Teesta Review: A Journal of Poetry, Volume 2, Number 2. November 2019. ISSN: 2581-7094






All the Places, Musawenkosi Khanyile, uHlanga,
 Cape Town, 2019, ISBN: 978-0-620-83871-9



This collection strikes me as a mature book of a poet who has considerable control over the craft of writing and the selection of images, and seems like firm footsteps of a poet who will soon register his voice in the global arena of anglophone poetry. I am optimistic that this collection is the first of a poet whose verses may cause some ripples in the still lake of time. Musawenkosi Khanyile’s All The Places uses language evocatively to de-familiarize his life with poems divided into sections, “Rural”, “Township” and “Urban”:

She had a beautiful smile with a missing tooth.
She said Doctor, spitting out saliva,
when I asked her what she wanted to be when she grew up.

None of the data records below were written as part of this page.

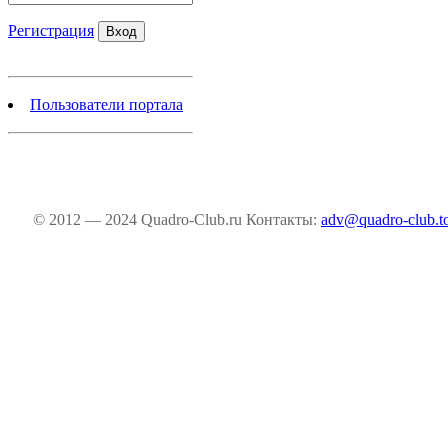
Регистрация
Пользователи портала
© 2012 — 2024 Quadro-Club.ru
Контакты:
adv@quadro-club.t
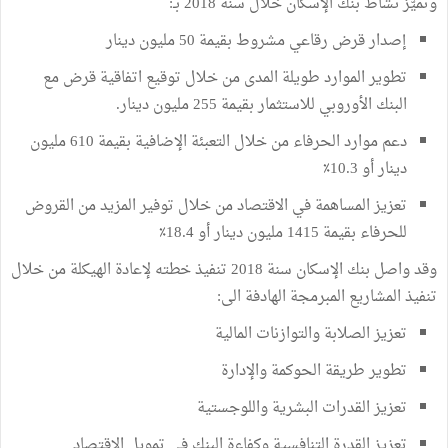
وتميّز نشاط بنك الإسكان خلال سنة 2018 بـ:
إصدار قرض رقاعي مشروط بقيمة 50 مليون دينار
تطوير الموارد طويلة المدى من خلال توقيع اتفاقية قرض مع
البنك الأوروبي للاستثمار بقيمة 255 مليون دينار.
دعم موارد الحرفاء من خلال التعبئة الإضافية بقيمة 610 مليون
دينار أو 10.3٪
تعزيز المساهمة في الاقتصاد من خلال توفير المزيد من القروض
للحرفاء بقيمة 1415 مليون دينار أو 18.4٪
وقد واصل بنك الإسكان سنة 2018 تنفيذ خطته لإعادة الهيكلة من خلال
تنفيذ المشاريع المبرمجة الهادفة الى:
تعزيز الصلابة والتوازنات المالية
تطوير طريقة الحوكمة والإدارة
تعزيز القدرات البشرية واللوجستية
تعزيز القدرة التنافسية وكفاءة البنك في تمويل الاقتصاد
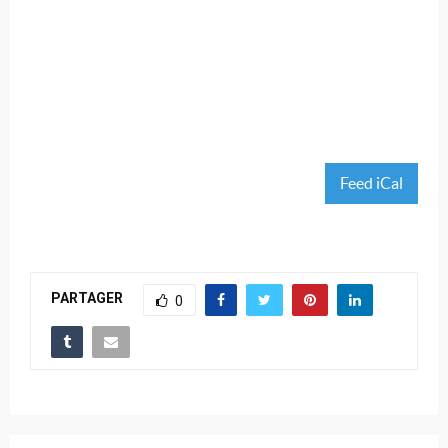
Feed iCal
PARTAGER
0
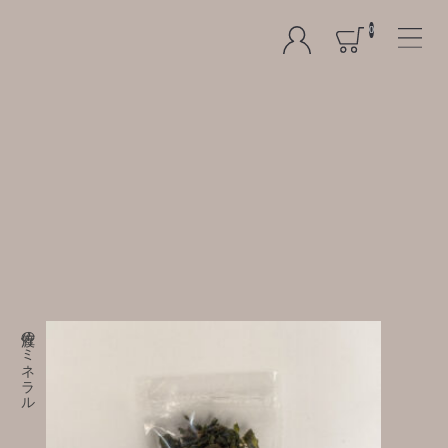
0
佐渡のミネラル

The acknowledgement section recalls how this book was composed in partial requirement for a Masters in Creative Writing at the University of the Western Cape, which endows him with a unique vantage point to pursue the craft of writing. The collection is published in 2019 by Cape Town-based uHlanga, a publishing house that has previously published Koleka Putuma’s collection Collective Amnesia, which still lingers in my mind.

By engaging with this collection as an English Poet from India, I perceive that poetry written in English from South Africa seems to stress on rhythm and rhyme, and has a higher degree of performative elements. But this nuanced collection seems to have terse metaphors when it comes to tackling issues like racial violence:

Like now, seated at a long shiny table in a hotel
with colleagues who overlook his township English
and laugh kindly at his jokes

Correct those who ask you: What was it like growing up in the township?
Say the appropriate question is: How did you survive the township?

The poet successfully captures the alienation one feels in hyper-luxurious circumstances, beautifully articulated in the verses that follow:

The immaculate toilet
It smells like lavender here.
The floor is immaculate. The walls white.
I take a pee, push the button in the middle
and watch the yellow liquid disappear.
In the mirror I stare back at myself.
No rush. No smell to escape from.
I could eat in here..


Forks and knives
I don’t know of any household
that uses forks and knives.
Every piece of food finds its way
to our mouths by spoon.
Our stomachs are beggars;
details do not matter
when we respond to their pleas.

The verses commented here highlight how Khanyile’s writing “declasses” the English language: this is a poet worth his weight in gold.